Pennsylvania GOP’s Anti-Democratic Maneuver Is a Warning
The nakedly cynical—and perfectly Trumpian—ploy in the state senate.
An appalling maneuver by Republicans in the Pennsylvania state senate on Tuesday shouldn’t be buried in the avalanche of other news this hectic week. It ought to be understood in three ways: as a direct result of Donald Trump’s own reality-denying post-election fight; as a profoundly anti-democratic action by state legislators in violation of their oaths of office; and as a harbinger of things to come.
Let’s start, as we so often must when discussing the tumultuous state of our democracy, with President Donald Trump. In the two months since the election, he and his supporters have become increasingly deliberate in their attempts to overthrow the democratic will of the American electorate. While some of the legal efforts on his behalf were dubbed “the kraken,” his legal team rather resembled a hydra, with new heads popping up whenever one was lopped off. The Trump team and its allies lost about five dozen post-election lawsuits in state and federal courts.
Meanwhile, the president himself has disputed Joe Biden’s victory via every means possible: nonstop tweets, public remarks, rants at last night’s Georgia rally—and most egregiously, the phone call with Georgia Secretary of State Brad Raffensperger to berate and threaten him for not indulging in Trumpian conspiracy theories and somehow delivering the votes needed to flip the state’s results in Trump’s favor. This pressure campaign on Georgia’s leadership, mind you, happened weeks after the Electoral College met and voted; lawyers for the state of Georgia were right to call it a “thirteenth hour” effort.
Not only are President Trump’s actions wrong, they set a terrible precedent and incentivize bad behavior. His two-month campaign strikes at the already weakened foundation of our democratic republic. And his assault on truth, and the very idea of self-governance will have consequences. Just look at what happened on Tuesday in Pennsylvania.
The Pennsylvania’s state senate’s new session began Tuesday, with Lieutenant Governor John Fetterman, a Democrat, presiding over largely clerical matters such as seating members. Jake Corman, the Republican majority leader for the last six years, decided to toss aside the Josh Hawley Book of Congressional Theater in favor of a copy of Authoritarianism for Dummies. He and his Republican colleagues ejected Fetterman and, upon electing Corman president pro tempore, refused to seat Democrat Jim Brewster from Pennsylvania’s 45th district.

**Requirement a**
Answer these questions about the opinion piece on the Pennsylvania state senate:
(i) About how many post-election lawsuits did the Trump team and its allies lose?
(ii) Who presided over the Pennsylvania state senate's new session on Tuesday?
(iii) Which Democrat did the Republicans refuse to seat, and from which district?

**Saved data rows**
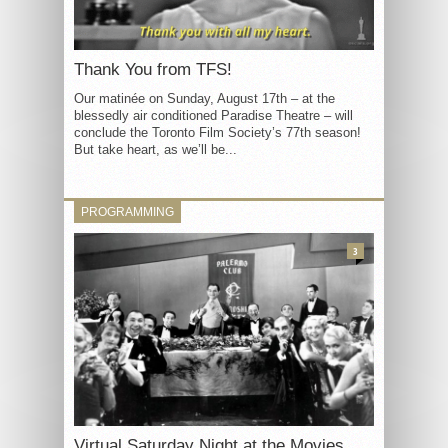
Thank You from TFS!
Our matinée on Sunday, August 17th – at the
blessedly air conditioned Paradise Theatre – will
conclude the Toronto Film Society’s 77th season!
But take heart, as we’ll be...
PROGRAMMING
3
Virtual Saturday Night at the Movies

==

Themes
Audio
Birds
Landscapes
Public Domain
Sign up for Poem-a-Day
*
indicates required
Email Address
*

* * *

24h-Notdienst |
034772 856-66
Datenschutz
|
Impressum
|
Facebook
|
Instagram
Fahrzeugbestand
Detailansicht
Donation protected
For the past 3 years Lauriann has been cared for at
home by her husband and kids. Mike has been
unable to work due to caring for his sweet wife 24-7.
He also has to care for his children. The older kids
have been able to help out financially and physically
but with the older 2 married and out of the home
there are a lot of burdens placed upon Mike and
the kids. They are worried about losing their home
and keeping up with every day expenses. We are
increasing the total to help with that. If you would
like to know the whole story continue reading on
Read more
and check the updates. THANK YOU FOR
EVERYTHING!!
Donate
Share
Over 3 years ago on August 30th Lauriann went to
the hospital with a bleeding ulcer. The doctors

**Requirement b**
In the rows, update the lines from the one with "Thank You from TFS!" up to and including the one with "Virtual Saturday Night at the Movies" by replacing "matinée" with "screening" and keeping everything else unchanged. Return only those lines.

**Expected output a**
(i) About five dozen.
(ii) Lieutenant Governor John Fetterman.
(iii) Jim Brewster, from Pennsylvania's 45th district.

**Expected output b**
Thank You from TFS!
Our screening on Sunday, August 17th – at the
blessedly air conditioned Paradise Theatre – will
conclude the Toronto Film Society’s 77th season!
But take heart, as we’ll be...
PROGRAMMING
3
Virtual Saturday Night at the Movies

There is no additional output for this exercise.